Selanjutnya karena tenggat waktu yang cukup lama , maka Pada Tanggal 10 Juni 2017 warga VBI bersama Penasehat Hukum melaporkan ke Polda Metro Jaya tetapi hanya satu Laporan Kepolisian (LP) yang diterima yaitu di bagian Kriminal Khusus (Krimsus) mengenai surat izin operasional atau surat izin lingkungan, Nah disana padahal ada pidanannya . Nah kami pun juga melaporkan ke bagian Kriminal Umum (KrimUm) akan tetapi itu ditolak oleh Kanitnya dengan alasan kami ini hanya conseling, menurut kami bila memang conselling harusnya diterima aja dulu laporan. Tetapi mereka menolak dengan begitu kami menanyakan kepada kanitnya “ Bahwa  bapak menolak? Oh tidak kami tidak menolak (ujar kanit krimum) , loh kalau tidak menolak kenapa tidak diterima, coba dicari terlebih dahulu mengenai  perbuatan tidak menyenangkan , pengancaman definisi apa dan beliau menyuruh kami untuk menjadi juru bahasa kan aneh seperti ini, sampai dia menyuruh kami untuk mencari juru bahasa mengenai penjelasan diatas tadi. Intinya dia sudah menolak.

Pada tanggal 16 Juni 2017, Pak Denny selaku RT disana dipanggil oleh polsek tangsel, ditanya hanya beberapa pertanyaan kurang lebih sejumlah 6 pertanyaan. Anehnya pemanggilan ini tidak dibarengi oleh penasehat hukum. Ini yang patut kami pertanyaan dan pemanggilan itu  terlalu mendadak , tiba-tiba saja. Makanya dari awal tadi  kami tidak menerima surat laporan karena memang mereka tidak membuat Laporan Kepolisian (LP) tsb. Tapi tiba-tiba ada pemanggilan  aneh kan, dan ternyata ini adalah inisiatif polsek tangsel  terkait aksi unjuk rasa pada 25 Februari 2017 sementara kami membuat laporan kepolisian (LP) tidak dibuatkan oleh pihak polisi tapi mereka manggil soal unjuk rasa 25 februari 2017 tersebut.

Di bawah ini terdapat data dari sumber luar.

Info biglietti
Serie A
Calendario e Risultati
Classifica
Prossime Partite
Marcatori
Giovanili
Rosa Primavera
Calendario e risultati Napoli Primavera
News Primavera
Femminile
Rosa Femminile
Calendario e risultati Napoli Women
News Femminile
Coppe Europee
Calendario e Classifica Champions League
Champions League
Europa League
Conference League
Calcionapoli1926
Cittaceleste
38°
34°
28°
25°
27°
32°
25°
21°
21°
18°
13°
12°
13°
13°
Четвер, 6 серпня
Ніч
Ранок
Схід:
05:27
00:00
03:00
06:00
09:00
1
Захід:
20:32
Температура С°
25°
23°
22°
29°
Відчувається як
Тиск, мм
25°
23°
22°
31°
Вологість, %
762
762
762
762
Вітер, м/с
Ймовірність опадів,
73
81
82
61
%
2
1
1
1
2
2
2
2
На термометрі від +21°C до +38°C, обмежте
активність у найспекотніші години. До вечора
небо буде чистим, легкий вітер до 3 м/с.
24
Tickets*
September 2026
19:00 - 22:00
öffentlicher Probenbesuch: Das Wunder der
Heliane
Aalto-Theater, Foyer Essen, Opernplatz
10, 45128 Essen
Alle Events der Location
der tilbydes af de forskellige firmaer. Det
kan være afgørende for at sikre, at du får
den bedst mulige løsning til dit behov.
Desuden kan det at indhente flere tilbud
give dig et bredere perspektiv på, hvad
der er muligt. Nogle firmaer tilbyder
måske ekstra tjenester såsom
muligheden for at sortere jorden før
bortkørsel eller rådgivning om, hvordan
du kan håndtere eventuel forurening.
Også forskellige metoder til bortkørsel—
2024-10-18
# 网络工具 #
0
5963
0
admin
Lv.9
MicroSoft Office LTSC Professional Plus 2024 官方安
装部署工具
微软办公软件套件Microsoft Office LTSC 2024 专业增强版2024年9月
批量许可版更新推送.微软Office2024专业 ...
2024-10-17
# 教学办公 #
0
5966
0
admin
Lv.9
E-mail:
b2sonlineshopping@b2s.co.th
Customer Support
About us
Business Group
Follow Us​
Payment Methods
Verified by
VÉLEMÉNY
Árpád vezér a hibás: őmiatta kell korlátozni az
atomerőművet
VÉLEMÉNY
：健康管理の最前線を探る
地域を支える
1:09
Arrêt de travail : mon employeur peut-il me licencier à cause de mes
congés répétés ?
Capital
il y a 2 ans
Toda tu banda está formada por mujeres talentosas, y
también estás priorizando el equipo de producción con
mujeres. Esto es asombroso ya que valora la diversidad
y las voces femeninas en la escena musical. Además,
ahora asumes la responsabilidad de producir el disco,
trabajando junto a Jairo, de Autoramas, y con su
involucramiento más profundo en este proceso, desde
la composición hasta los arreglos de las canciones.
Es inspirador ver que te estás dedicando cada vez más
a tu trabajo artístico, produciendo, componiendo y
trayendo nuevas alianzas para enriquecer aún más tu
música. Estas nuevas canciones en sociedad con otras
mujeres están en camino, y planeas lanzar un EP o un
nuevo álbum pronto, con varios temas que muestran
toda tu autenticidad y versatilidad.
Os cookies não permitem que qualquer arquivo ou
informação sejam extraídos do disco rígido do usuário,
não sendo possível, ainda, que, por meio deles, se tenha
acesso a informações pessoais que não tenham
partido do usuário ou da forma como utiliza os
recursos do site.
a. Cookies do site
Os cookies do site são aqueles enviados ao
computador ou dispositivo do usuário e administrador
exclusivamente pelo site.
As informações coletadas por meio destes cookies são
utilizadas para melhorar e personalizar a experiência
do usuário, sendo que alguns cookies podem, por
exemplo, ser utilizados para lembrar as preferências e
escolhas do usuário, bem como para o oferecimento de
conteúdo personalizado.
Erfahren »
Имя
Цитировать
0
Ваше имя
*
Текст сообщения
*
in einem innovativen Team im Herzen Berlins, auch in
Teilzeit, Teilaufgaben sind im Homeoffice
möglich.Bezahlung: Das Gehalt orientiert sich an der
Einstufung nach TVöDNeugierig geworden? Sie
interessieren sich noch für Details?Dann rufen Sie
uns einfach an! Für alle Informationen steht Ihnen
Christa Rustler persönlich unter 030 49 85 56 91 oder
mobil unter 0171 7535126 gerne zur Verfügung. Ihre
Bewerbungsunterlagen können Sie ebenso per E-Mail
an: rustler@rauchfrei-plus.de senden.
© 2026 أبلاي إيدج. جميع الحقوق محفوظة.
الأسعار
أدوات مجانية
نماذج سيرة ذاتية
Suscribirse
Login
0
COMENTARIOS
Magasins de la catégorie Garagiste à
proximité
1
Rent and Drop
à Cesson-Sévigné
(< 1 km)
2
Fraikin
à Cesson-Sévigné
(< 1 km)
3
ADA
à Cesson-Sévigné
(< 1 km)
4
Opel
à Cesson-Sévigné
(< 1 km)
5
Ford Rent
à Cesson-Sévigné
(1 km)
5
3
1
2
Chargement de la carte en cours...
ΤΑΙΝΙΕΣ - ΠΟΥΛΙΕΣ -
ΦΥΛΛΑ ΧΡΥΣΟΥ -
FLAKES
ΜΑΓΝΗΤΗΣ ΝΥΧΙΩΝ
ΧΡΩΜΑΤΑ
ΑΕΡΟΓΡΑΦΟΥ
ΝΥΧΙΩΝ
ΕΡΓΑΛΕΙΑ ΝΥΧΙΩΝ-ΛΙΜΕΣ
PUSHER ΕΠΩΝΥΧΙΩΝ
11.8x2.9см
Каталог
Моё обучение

Dan pada 19 juni 2017 Pak Herman selaku RW Villa Bintaro Indah (VBI) dipanggil oleh polres tangsel, jadi ada 2 orang yang dipanggil dan dibuat BAP dengan menjawab 16 pertanyaaan. Pemanggilan ini hanya  atas inisiatif polsek tangsel, jadi bukan  laporan misalnya dari RS IMC yang tidak suka dengan unjuk rasa tsb atau apalah jadi ini polres tangsel  yang memanggil mengenai unjuk rasa tanggal 25 feb 2017 itu.